Rossanto menyebut, penyebab utama kenaikan harga beras adalah produktivitas pertanian yang menurun.
“Dulu satu hektar lahan padi bisa menghasilkan 4-6 ton gabah. Kini hasilnya jauh lebih rendah,” ujarnya, Rabu (27/8/2025).
Perubahan Iklim dan Alih Fungsi Lahan
Rossanto menjelaskan, perubahan iklim menjadi salah satu penyebabnya. Perubahan iklim tersebut menyebabkan pergeseran musim tanam dan panen, sehingga petani kesulitan menentukan pola tanam yang tepat.
“Di beberapa daerah, masa tanam yang dulu dua kali setahun kini hanya sekali,” katanya.
Selain itu, kata dia, alih fungsi lahan turut memperparah kondisi. Dimana banyak area pertanian produktif beralih menjadi kawasan non-pertanian. Sementara konsumsi beras terus meningkat, produksi stagnan, sehingga mendorong harga naik.
Meski pemerintah menggembar-gemborkan program food estate, menurutnya hingga saat ini belum teruji efektivitasnya.
“Deklarasi swasembada karena tidak ada impor beberapa bulan bukan solusi. Swasembada sejati harus berkelanjutan minimal 3-5 tahun,” tegasnya.

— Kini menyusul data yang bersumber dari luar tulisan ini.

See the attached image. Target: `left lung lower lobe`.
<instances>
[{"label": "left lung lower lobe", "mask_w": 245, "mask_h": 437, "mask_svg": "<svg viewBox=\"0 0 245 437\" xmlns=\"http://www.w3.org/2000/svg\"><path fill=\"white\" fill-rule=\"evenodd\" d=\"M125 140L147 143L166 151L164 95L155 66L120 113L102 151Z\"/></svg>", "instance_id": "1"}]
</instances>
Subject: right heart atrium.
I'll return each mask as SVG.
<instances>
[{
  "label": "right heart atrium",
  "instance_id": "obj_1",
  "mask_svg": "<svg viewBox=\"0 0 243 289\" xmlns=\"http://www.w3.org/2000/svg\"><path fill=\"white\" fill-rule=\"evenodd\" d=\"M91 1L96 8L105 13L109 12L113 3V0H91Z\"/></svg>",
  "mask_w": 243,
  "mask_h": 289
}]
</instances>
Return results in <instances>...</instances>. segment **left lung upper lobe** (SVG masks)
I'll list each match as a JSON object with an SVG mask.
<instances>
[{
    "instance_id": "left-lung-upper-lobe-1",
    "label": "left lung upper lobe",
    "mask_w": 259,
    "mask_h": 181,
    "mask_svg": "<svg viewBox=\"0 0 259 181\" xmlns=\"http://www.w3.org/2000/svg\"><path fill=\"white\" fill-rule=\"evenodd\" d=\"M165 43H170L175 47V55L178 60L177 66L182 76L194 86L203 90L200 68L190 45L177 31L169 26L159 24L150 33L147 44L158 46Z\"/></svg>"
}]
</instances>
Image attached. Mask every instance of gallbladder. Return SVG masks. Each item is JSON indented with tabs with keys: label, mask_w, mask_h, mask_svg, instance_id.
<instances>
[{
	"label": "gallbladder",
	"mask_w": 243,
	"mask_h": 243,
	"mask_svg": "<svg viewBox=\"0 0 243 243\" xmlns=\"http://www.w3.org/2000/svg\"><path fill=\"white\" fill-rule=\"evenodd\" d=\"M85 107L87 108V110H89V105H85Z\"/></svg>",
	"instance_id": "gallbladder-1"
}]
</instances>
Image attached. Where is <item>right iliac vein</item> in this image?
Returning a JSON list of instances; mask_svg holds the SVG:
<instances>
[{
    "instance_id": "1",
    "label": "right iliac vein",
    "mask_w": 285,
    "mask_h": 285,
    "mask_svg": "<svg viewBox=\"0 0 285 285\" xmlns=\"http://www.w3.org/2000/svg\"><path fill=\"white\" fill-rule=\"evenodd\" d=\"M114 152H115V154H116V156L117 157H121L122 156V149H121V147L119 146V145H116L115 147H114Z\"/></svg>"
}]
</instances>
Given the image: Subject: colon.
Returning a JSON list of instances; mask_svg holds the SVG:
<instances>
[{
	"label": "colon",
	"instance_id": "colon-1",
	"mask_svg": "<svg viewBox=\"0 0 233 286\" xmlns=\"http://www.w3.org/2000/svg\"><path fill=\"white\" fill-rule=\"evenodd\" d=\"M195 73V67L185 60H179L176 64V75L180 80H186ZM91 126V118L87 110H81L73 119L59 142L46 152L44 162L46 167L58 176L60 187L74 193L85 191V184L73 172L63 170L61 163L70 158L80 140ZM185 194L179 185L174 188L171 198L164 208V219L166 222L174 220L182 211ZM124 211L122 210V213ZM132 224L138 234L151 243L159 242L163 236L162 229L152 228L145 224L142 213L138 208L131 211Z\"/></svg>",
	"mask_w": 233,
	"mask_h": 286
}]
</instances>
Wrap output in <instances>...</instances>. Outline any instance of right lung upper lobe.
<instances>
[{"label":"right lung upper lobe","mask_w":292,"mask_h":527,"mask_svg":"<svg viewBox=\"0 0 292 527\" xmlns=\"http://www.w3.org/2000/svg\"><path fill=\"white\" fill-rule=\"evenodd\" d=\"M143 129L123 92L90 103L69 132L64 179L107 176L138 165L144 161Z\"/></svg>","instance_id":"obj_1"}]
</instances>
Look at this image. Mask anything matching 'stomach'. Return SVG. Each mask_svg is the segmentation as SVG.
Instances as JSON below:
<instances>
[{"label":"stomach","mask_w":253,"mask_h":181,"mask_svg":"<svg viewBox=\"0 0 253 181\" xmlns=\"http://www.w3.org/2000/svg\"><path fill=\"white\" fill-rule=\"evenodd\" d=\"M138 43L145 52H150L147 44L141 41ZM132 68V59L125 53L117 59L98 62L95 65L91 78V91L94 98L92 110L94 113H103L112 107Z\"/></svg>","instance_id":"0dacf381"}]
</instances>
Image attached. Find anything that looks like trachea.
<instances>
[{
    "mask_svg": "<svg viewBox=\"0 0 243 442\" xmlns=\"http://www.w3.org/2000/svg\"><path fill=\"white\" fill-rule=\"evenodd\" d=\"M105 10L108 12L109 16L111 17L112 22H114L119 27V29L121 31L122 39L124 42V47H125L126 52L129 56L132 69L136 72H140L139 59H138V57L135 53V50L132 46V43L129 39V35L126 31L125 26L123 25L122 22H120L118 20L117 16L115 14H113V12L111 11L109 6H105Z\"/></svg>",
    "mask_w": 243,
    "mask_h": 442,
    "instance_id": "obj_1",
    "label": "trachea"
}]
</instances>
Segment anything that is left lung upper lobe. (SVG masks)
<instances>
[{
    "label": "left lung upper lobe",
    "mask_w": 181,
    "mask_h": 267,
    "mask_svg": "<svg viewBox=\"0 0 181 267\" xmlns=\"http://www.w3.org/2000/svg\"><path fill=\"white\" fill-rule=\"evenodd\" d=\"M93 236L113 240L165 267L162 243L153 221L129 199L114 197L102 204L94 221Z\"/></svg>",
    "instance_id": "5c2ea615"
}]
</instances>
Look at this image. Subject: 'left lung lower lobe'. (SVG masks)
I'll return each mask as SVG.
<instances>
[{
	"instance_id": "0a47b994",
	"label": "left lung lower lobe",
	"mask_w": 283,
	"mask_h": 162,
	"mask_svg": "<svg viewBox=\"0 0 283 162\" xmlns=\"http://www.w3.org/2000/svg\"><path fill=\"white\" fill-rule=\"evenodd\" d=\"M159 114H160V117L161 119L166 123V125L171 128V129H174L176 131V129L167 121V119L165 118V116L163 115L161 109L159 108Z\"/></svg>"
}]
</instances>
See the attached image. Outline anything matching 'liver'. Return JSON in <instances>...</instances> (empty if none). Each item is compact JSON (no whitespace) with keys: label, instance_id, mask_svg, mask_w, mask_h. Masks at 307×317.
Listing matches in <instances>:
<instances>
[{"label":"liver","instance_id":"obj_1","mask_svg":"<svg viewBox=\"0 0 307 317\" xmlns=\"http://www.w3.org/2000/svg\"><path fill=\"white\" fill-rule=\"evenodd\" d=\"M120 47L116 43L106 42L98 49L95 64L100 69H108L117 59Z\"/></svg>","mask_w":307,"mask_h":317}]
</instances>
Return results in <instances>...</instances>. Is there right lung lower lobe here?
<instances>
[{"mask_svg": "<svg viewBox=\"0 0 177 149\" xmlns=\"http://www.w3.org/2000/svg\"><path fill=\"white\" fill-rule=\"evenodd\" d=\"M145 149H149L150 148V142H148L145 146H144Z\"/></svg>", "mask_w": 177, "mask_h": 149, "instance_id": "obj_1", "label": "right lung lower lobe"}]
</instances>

Dampak bagi Masyarakat dan UMKM
Menurut Prof Rossanto, setiap kenaikan 10 persen harga beras bisa meningkatkan angka kemiskinan hingga 1 persen. Rumah tangga miskin dan pelaku UMKM, khususnya usaha kuliner, menjadi pihak paling terdampak.
“Mereka dihadapkan pada dilema menaikkan harga atau mengurangi margin keuntungan,” jelasnya.
Meski pemerintah telah menggelontorkan bantuan beras untuk masyarakat miskin, menurutnya belum begitu berdampak karena jangkauannya terbatas.
Untuk UMKM, kontrak jangka panjang dengan harga tetap bersama Bulog bisa menjadi solusi agar biaya bahan baku lebih terprediksi.
Butuh Lumbung Padi Baru di Luar Jawa
Prof Rossanto memprediksi, kedepannya Pulau Jawa tidak lagi menjadi penyangga utama beras nasional, dalam 10-20 tahun mendatang.
Pemerintah diminta mengembangkan lumbung pangan baru di luar Jawa melalui pembangunan irigasi, infrastruktur transportasi, pelatihan tenaga kerja, hingga insentif bagi petani.
“Upaya ini harus disiapkan dari hulu ke hilir agar benar-benar efektif,” ucapnya.